The truth is coming out
Many children are frightened to 'come out' because they're aware of a pervasive prejudice against lgbt people. And it was probably that same prejudice which prevented JK Rowling making her characters anything other than heterosexual, at least as far as Harry Potter readers were previously aware. But it now seems Albus Dumbledore, in The Deathly Hallows, was alluding to his romantic feelings towards another wizard when he said "You cannot imagine how his ideas caught me, Harry, inflamed me."
JK Rowling told an audience in New York that Dumbledore is gay.
In response to applause from her audience in Carnegie Hall, JK said "I would have told you earlier if I knew it would make you so happy." I wonder whether the entire audience was happy, and I wonder if JK would have really risked writing anything which could have cost a lot of book sales, especially in America.

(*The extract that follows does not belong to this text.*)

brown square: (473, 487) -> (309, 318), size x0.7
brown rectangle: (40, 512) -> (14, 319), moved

There have been many negative comments on the internet, asking questions like "do we need to know his sexuality?" or saying "too much information." When the Daily Mail reported JK Rowling's remarks, she received little support from readers. "Time to put the books in the bin," said one.

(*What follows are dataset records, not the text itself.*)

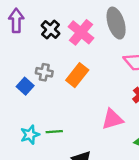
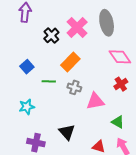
black cross: (51, 29) -> (51, 35), moved
gray cross: (44, 72) -> (74, 87), moved
green line: (54, 132) -> (49, 81), moved

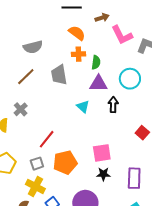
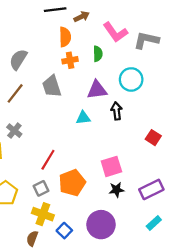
brown arrow: (102, 18) -> (82, 17), moved
orange semicircle: (77, 33) -> (65, 37), turned 60
gray semicircle: (33, 47) -> (18, 59), turned 144
green semicircle: (96, 62) -> (98, 54), moved
cyan triangle: (83, 107) -> (83, 118), turned -40
purple rectangle: (134, 178) -> (151, 189), turned 70

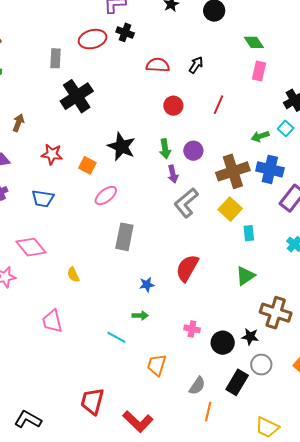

Of course we don't really need to know a wizard's sexuality, but that's never the reaction to all the straight relationships in children's books and, in fact, on children's television too. And when you ask: why not cover other relationships, the answer is always something like "we don't do sexuality for kids." But you only need to watch, say, the ending of the latest episode of CBBC's The Sarah Jane Adventures (The Warriors of Kudlak - repeated on BBC1 next Monday) to see that this answer is a lie.
Heteronormative attitudes hide the truth about human diversity from young people. This can cause worry and distress about their own feelings. But ultimately these attitudes are destined to founder.